**Records to use:**
== Segment start ==

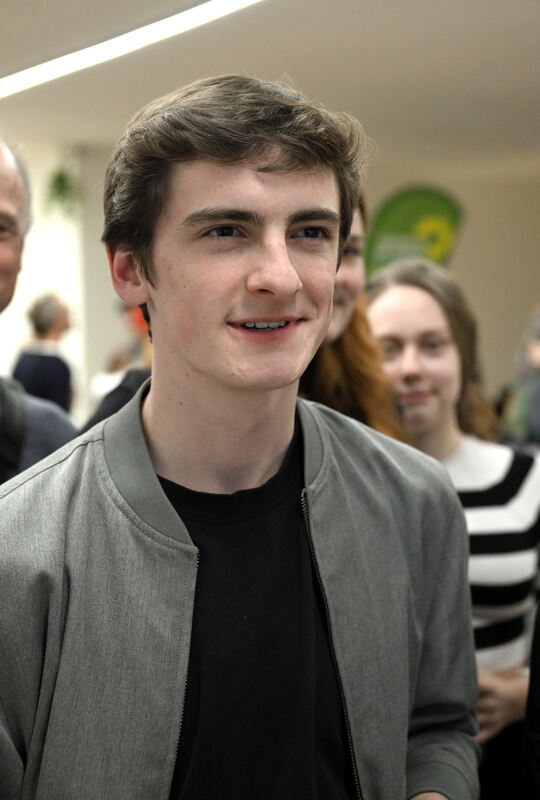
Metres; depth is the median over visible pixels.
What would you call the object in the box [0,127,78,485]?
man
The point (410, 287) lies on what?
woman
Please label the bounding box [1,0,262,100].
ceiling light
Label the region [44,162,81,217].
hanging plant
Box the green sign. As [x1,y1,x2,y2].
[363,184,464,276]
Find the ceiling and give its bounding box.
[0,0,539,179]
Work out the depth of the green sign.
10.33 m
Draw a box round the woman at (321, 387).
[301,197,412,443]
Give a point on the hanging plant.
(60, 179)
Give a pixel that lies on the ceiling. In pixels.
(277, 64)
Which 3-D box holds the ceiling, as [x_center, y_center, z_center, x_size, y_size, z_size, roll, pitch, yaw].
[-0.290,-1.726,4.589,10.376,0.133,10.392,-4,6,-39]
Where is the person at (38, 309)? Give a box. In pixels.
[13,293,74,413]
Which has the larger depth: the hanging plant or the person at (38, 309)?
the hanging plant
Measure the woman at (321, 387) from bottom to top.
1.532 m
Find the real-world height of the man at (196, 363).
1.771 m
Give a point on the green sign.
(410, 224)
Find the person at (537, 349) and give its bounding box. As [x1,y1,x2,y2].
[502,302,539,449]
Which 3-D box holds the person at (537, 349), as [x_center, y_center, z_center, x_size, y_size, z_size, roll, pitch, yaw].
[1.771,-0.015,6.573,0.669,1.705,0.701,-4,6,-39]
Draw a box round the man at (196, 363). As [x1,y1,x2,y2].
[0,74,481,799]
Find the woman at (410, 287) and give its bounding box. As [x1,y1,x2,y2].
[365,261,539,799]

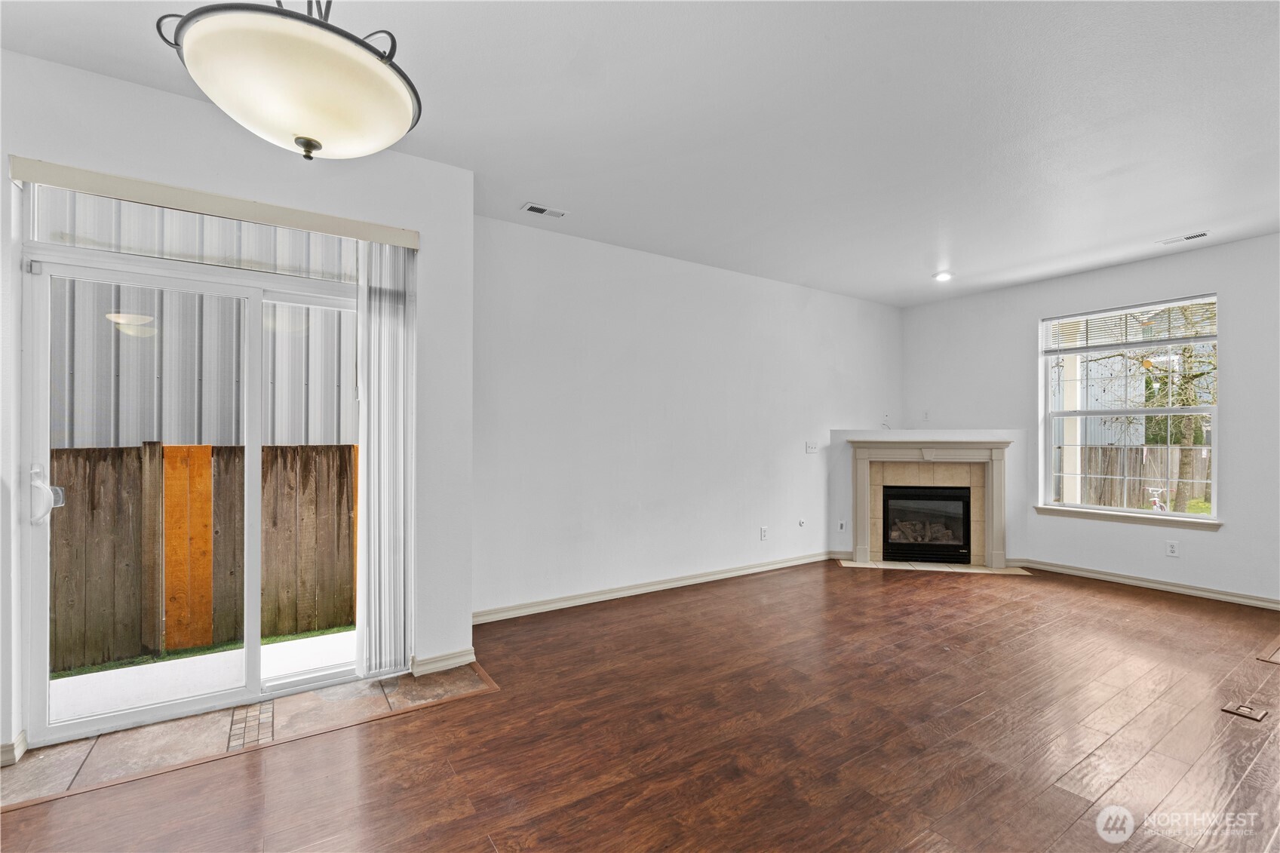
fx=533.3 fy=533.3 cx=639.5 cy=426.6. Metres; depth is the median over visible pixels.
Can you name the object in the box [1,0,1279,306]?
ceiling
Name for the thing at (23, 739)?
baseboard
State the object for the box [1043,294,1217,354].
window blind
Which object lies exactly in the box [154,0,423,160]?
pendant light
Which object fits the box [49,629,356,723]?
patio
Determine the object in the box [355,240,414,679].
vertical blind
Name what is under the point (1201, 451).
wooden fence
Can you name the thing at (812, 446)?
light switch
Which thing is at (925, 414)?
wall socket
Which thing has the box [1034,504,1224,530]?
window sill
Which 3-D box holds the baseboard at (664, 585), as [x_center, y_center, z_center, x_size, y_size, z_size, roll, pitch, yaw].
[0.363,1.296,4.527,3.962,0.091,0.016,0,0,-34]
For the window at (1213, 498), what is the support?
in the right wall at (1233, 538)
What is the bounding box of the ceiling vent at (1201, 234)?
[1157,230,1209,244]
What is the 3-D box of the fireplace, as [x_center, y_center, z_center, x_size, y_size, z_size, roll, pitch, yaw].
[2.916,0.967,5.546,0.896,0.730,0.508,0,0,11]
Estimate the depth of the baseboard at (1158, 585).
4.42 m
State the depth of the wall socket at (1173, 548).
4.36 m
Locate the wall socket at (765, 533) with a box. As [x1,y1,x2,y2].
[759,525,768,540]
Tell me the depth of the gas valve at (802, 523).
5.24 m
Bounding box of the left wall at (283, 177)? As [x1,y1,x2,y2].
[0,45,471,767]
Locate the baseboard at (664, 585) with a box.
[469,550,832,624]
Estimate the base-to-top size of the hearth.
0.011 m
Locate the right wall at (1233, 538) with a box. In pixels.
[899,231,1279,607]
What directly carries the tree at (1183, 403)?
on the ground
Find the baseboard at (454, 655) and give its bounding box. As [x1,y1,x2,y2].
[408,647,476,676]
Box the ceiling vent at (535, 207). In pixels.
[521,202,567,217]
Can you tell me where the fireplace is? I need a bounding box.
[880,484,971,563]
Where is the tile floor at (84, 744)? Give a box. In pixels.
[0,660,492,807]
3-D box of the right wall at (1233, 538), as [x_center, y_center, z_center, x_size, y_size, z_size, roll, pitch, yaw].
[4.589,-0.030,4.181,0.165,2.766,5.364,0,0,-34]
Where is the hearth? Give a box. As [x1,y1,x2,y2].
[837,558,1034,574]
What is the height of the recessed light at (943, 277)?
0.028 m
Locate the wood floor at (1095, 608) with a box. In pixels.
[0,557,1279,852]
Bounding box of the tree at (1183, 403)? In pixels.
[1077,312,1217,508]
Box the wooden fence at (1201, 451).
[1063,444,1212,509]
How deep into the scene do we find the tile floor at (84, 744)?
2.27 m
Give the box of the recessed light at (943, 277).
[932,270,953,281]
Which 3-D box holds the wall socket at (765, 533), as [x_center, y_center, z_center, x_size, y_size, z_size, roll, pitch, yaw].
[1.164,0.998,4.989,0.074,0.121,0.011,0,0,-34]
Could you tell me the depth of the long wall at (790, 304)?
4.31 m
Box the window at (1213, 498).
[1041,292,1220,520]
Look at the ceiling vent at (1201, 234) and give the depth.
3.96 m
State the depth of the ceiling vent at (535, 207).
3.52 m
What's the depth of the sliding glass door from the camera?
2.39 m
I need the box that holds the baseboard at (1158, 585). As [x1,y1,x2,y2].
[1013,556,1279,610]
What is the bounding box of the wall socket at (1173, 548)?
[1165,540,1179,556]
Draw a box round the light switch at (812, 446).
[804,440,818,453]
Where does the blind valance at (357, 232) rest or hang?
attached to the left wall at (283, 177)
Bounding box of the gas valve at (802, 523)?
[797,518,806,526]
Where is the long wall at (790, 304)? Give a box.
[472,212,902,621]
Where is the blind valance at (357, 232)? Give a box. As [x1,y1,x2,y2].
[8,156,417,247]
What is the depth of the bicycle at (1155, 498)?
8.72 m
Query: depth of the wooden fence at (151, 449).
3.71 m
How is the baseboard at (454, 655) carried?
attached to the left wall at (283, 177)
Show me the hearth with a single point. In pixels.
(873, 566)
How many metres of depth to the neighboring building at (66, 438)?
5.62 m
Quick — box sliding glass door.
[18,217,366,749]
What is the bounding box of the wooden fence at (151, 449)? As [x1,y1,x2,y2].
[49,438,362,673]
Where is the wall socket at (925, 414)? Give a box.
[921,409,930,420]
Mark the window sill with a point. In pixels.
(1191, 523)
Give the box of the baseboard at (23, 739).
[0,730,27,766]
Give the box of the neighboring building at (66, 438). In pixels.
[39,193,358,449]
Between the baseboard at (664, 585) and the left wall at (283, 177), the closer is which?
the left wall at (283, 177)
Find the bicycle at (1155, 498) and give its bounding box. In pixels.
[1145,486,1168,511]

== Segment end ==
== Segment start ==

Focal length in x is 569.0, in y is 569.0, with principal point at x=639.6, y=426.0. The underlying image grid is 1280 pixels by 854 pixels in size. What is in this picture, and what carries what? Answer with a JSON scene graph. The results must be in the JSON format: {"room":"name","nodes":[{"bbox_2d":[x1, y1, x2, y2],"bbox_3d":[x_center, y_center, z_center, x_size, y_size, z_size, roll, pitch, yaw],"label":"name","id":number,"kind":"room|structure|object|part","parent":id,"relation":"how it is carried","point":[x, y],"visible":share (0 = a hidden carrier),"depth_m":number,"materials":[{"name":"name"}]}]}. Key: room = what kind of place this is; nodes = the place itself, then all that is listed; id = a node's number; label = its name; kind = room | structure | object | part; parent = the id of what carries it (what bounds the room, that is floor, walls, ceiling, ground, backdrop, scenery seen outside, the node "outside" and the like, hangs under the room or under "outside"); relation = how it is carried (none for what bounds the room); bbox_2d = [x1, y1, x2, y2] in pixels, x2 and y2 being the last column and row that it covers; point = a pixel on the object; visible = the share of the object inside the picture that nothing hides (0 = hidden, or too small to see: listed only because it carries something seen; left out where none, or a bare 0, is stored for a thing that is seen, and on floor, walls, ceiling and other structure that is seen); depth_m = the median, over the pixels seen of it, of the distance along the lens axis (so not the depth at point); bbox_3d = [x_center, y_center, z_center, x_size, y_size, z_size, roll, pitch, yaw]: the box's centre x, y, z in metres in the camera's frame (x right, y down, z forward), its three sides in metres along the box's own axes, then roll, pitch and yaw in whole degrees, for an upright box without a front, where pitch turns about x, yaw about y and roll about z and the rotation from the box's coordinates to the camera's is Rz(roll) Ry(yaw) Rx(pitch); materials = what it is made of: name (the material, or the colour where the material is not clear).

== Segment end ==

**Task statement:**
Find the word "over" in the listing above, then copy each line where it turns up.

**Answer to this problem:**
Metres; depth is the median over visible pixels.
fx=533.3 fy=533.3 cx=639.5 cy=426.6. Metres; depth is the median over visible pixels.
Focal length in x is 569.0, in y is 569.0, with principal point at x=639.6, y=426.0. The underlying image grid is 1280 pixels by 854 pixels in size. What is in this picture, and what carries what? Answer with a JSON scene graph. The results must be in the JSON format: {"room":"name","nodes":[{"bbox_2d":[x1, y1, x2, y2],"bbox_3d":[x_center, y_center, z_center, x_size, y_size, z_size, roll, pitch, yaw],"label":"name","id":number,"kind":"room|structure|object|part","parent":id,"relation":"how it is carried","point":[x, y],"visible":share (0 = a hidden carrier),"depth_m":number,"materials":[{"name":"name"}]}]}. Key: room = what kind of place this is; nodes = the place itself, then all that is listed; id = a node's number; label = its name; kind = room | structure | object | part; parent = the id of what carries it (what bounds the room, that is floor, walls, ceiling, ground, backdrop, scenery seen outside, the node "outside" and the like, hangs under the room or under "outside"); relation = how it is carried (none for what bounds the room); bbox_2d = [x1, y1, x2, y2] in pixels, x2 and y2 being the last column and row that it covers; point = a pixel on the object; visible = the share of the object inside the picture that nothing hides (0 = hidden, or too small to see: listed only because it carries something seen; left out where none, or a bare 0, is stored for a thing that is seen, and on floor, walls, ceiling and other structure that is seen); depth_m = the median, over the pixels seen of it, of the distance along the lens axis (so not the depth at point); bbox_3d = [x_center, y_center, z_center, x_size, y_size, z_size, roll, pitch, yaw]: the box's centre x, y, z in metres in the camera's frame (x right, y down, z forward), its three sides in metres along the box's own axes, then roll, pitch and yaw in whole degrees, for an upright box without a front, where pitch turns about x, yaw about y and roll about z and the rotation from the box's coordinates to the camera's is Rz(roll) Ry(yaw) Rx(pitch); materials = what it is made of: name (the material, or the colour where the material is not clear).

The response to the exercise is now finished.